◆ Your instructions
Filter the listing and keep only the lines with the word "down".

◆ Dataset excerpts

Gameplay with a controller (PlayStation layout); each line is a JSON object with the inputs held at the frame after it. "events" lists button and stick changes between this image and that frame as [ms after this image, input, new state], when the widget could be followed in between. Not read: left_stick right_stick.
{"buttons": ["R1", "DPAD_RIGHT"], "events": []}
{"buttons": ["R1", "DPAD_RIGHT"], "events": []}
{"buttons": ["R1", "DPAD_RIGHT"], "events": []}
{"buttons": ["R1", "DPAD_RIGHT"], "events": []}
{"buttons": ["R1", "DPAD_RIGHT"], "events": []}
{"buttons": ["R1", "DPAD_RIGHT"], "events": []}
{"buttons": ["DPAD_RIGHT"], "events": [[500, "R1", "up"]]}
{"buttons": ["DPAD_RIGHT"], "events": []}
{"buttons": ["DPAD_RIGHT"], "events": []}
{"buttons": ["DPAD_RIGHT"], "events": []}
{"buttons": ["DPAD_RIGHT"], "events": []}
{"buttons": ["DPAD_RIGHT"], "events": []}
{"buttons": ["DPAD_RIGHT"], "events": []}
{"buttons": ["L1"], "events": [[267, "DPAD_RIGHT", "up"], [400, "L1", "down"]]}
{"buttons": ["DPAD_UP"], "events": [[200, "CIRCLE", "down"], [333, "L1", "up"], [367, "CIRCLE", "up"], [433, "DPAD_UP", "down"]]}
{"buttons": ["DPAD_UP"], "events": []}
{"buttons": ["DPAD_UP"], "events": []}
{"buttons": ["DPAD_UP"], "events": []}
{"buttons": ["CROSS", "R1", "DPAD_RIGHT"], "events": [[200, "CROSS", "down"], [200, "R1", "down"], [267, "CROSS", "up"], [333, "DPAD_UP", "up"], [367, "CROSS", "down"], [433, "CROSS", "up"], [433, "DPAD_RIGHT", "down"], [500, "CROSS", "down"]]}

◆ Written response
{"buttons": ["L1"], "events": [[267, "DPAD_RIGHT", "up"], [400, "L1", "down"]]}
{"buttons": ["DPAD_UP"], "events": [[200, "CIRCLE", "down"], [333, "L1", "up"], [367, "CIRCLE", "up"], [433, "DPAD_UP", "down"]]}
{"buttons": ["CROSS", "R1", "DPAD_RIGHT"], "events": [[200, "CROSS", "down"], [200, "R1", "down"], [267, "CROSS", "up"], [333, "DPAD_UP", "up"], [367, "CROSS", "down"], [433, "CROSS", "up"], [433, "DPAD_RIGHT", "down"], [500, "CROSS", "down"]]}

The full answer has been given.